カルモナは、中空都市だった。ロバが群れになって草をはみ、当たり前のように、崖を上り下りしていた。
【カルモナへ】
天正遣欧使節団や前回ふれた慶長遣欧使節団もセビリアからトレドへと向かう途中に宿泊したのがカルモナです。セビリアから38キロ東にあり、アルカサール宮殿を現在の形に改築したペドロ一世が青年期までくらし、その後は愛妾のためにアラブの城から改築したカルモナの城。ここに日本から来たサムライたちも宿泊しました。

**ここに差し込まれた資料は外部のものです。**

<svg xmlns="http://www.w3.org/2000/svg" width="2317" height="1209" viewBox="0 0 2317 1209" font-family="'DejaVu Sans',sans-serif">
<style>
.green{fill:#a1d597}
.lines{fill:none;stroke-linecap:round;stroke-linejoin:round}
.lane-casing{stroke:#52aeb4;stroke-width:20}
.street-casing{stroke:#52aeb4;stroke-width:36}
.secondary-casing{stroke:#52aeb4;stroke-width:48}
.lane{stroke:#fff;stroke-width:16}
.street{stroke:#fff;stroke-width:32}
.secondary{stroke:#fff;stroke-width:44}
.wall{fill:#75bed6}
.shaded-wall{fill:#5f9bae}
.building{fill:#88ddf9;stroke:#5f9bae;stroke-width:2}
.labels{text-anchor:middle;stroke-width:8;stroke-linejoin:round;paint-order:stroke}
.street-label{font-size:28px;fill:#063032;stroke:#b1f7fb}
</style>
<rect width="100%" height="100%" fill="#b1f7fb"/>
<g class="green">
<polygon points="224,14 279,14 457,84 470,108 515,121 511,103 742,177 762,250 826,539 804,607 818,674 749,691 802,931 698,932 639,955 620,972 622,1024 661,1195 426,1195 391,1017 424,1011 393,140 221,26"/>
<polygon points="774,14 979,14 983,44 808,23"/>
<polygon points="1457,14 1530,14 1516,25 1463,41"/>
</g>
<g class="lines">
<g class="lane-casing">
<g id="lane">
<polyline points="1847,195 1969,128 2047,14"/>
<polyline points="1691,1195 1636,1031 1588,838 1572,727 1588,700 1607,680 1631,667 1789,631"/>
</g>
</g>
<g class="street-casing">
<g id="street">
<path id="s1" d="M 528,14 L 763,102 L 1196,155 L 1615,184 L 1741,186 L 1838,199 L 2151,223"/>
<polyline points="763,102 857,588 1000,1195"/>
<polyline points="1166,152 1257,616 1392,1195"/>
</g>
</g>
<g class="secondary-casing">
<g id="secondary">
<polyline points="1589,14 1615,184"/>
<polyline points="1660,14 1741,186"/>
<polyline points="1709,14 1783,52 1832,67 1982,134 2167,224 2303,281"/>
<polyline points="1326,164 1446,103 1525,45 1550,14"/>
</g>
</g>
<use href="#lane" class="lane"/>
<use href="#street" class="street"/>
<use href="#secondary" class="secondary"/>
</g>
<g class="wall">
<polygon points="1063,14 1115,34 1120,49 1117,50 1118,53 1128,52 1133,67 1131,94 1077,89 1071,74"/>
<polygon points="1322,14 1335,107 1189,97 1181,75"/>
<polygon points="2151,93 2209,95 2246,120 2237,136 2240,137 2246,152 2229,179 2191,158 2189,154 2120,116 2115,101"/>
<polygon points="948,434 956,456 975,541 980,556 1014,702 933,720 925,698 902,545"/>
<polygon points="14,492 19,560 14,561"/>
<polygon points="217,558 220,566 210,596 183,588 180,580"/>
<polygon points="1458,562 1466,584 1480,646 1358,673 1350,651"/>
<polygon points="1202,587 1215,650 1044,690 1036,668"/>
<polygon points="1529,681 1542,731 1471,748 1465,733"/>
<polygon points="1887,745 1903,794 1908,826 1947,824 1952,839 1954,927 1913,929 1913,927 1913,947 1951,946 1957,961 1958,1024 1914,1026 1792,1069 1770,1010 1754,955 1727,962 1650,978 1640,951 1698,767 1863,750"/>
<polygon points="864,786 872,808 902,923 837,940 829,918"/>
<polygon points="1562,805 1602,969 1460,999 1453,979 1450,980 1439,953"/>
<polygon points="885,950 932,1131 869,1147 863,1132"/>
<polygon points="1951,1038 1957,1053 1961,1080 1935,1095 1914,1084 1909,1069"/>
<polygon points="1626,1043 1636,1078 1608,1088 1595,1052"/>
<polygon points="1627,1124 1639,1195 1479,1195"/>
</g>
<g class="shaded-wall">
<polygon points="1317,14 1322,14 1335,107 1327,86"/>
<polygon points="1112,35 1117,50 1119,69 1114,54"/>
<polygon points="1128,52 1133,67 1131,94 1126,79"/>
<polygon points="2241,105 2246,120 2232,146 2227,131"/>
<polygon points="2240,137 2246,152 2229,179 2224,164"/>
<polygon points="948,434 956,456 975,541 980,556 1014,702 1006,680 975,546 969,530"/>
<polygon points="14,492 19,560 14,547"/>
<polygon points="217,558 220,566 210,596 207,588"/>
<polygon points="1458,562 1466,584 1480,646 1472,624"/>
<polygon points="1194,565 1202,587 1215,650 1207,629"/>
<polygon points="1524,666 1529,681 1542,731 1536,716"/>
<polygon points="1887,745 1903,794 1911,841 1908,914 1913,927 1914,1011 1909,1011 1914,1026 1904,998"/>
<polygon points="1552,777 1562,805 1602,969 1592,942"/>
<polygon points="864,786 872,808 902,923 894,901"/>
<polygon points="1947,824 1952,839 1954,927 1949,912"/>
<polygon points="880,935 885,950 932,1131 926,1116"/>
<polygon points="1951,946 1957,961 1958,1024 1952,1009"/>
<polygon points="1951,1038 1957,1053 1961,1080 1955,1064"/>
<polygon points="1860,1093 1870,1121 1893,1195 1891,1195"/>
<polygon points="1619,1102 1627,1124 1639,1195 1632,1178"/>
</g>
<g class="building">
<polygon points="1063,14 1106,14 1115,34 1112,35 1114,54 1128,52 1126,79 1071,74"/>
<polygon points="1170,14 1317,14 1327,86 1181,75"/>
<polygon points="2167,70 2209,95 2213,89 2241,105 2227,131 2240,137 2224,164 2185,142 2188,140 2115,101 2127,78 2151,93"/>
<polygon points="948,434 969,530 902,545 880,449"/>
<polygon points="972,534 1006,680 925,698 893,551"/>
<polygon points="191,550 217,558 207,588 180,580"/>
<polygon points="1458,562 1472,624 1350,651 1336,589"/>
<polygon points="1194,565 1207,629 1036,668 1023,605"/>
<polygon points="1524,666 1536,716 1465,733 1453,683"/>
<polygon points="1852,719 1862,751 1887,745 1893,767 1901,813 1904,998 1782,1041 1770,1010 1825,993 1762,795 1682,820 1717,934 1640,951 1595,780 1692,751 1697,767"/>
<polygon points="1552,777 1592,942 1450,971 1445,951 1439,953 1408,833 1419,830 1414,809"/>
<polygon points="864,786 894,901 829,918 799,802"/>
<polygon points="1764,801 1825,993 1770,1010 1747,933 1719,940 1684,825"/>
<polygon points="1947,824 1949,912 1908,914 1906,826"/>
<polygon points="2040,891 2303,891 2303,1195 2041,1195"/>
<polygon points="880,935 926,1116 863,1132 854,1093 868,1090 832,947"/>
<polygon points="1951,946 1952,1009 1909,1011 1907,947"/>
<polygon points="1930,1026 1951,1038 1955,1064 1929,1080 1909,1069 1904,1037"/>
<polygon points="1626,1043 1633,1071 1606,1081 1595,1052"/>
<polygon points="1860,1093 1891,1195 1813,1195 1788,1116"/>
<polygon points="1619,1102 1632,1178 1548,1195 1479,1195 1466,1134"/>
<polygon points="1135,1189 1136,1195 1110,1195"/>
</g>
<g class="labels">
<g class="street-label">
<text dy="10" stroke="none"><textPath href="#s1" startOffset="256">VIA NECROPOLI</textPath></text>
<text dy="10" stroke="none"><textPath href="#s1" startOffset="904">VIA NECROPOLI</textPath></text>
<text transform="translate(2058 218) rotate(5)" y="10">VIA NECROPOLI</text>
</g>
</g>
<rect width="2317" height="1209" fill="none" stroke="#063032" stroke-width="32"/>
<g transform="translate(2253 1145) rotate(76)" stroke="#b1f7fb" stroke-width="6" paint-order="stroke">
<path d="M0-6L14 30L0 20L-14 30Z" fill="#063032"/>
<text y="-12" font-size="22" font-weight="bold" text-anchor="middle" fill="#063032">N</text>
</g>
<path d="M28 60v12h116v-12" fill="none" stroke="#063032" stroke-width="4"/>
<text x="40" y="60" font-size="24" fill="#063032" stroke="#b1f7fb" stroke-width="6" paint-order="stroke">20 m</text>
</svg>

そこで現在、パラドールとなっている王城を目指して(宿泊は高かったので、街の旧伯爵邸だったホテルに泊まり、パラドール内のレストランで夕飯を取ることにして)、セビリアを出発しました。公共の交通機関はバスのみで、カルモナからは、またセビリアに戻るしか方法がないので大半の荷物をセビリアのホテルに預けての旅です。
そのカルモナ行きのバス停ですが、ホテルの人に聞いても、よくわからない、といいます。頼りは『地球の歩き方・スペイン』編なのですが、そのアクセス欄に「セビーリャのサン・ベルナルド駅近くにあるバス停からCasal社のバスで約50分」と書かれているのみ。バス運行会社のホームページを見てもバス停のある位置を書いた地図は見当たりません。
そこで、ともかくタクシーでサン・ベルナルド駅に向かいました。
不安は的中してバス停が駅周辺には見当たらない。タクシーの運転手も、近くにあるはず、といって、次の仕事にさっさと行ってしまいました。
列車用のサン・ベルナルド駅は地下にあるし。困ったなあと、うろうろしていると、少し離れたアンダルシア美術大学の前にバスが止まっているのを見つけました。運転手に「カルモナ?」と聞くと「オーケー」。ほっとして乗り込みました。きつい冷房のガラガラのバスは、やがて静かに動き出して、カルモナへ。
こうして着いたカルモナは、古い城壁の残る、静かで美しい街でした。観光客はほとんどなく、人々は農作業にいそしみ、バルでのんびりと酒を飲み、ロバは時折、遠くを眺めつつ草をはんでいます。草原の向こうには黒ヤギの群れ。
今まで世界遺産ばかり渡り歩いていたせいか、人の多さに疲れている自分に気づきました。ようやく落ち着いた旅の気分に浸れたのです。のんびりとした空気はバカンス感をもたらし、ゆっくりと寝ることができました。